====== The input

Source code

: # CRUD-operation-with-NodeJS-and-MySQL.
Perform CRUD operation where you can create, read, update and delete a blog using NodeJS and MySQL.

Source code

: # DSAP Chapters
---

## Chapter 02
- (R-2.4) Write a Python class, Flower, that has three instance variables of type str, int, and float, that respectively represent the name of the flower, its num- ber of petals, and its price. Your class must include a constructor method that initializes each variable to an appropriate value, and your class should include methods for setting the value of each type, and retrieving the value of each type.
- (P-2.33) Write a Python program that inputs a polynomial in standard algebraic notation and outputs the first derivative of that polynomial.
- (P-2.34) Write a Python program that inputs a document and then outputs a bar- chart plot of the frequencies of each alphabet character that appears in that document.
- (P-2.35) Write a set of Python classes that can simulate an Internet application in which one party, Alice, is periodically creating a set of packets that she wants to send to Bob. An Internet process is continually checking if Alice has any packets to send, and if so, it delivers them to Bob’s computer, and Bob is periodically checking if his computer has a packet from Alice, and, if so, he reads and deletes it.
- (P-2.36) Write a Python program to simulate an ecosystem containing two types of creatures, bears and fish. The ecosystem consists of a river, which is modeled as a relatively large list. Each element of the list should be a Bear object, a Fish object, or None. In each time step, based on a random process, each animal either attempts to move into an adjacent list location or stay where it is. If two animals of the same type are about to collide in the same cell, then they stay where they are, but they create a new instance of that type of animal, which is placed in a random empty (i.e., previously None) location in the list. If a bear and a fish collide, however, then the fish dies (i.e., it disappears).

============

Instruction: Output the entries exactly. Leave nothing out.

Response below:
Source code

: # CRUD-operation-with-NodeJS-and-MySQL.
Perform CRUD operation where you can create, read, update and delete a blog using NodeJS and MySQL.

Source code

: # DSAP Chapters
---

## Chapter 02
- (R-2.4) Write a Python class, Flower, that has three instance variables of type str, int, and float, that respectively represent the name of the flower, its num- ber of petals, and its price. Your class must include a constructor method that initializes each variable to an appropriate value, and your class should include methods for setting the value of each type, and retrieving the value of each type.
- (P-2.33) Write a Python program that inputs a polynomial in standard algebraic notation and outputs the first derivative of that polynomial.
- (P-2.34) Write a Python program that inputs a document and then outputs a bar- chart plot of the frequencies of each alphabet character that appears in that document.
- (P-2.35) Write a set of Python classes that can simulate an Internet application in which one party, Alice, is periodically creating a set of packets that she wants to send to Bob. An Internet process is continually checking if Alice has any packets to send, and if so, it delivers them to Bob’s computer, and Bob is periodically checking if his computer has a packet from Alice, and, if so, he reads and deletes it.
- (P-2.36) Write a Python program to simulate an ecosystem containing two types of creatures, bears and fish. The ecosystem consists of a river, which is modeled as a relatively large list. Each element of the list should be a Bear object, a Fish object, or None. In each time step, based on a random process, each animal either attempts to move into an adjacent list location or stay where it is. If two animals of the same type are about to collide in the same cell, then they stay where they are, but they create a new instance of that type of animal, which is placed in a random empty (i.e., previously None) location in the list. If a bear and a fish collide, however, then the fish dies (i.e., it disappears).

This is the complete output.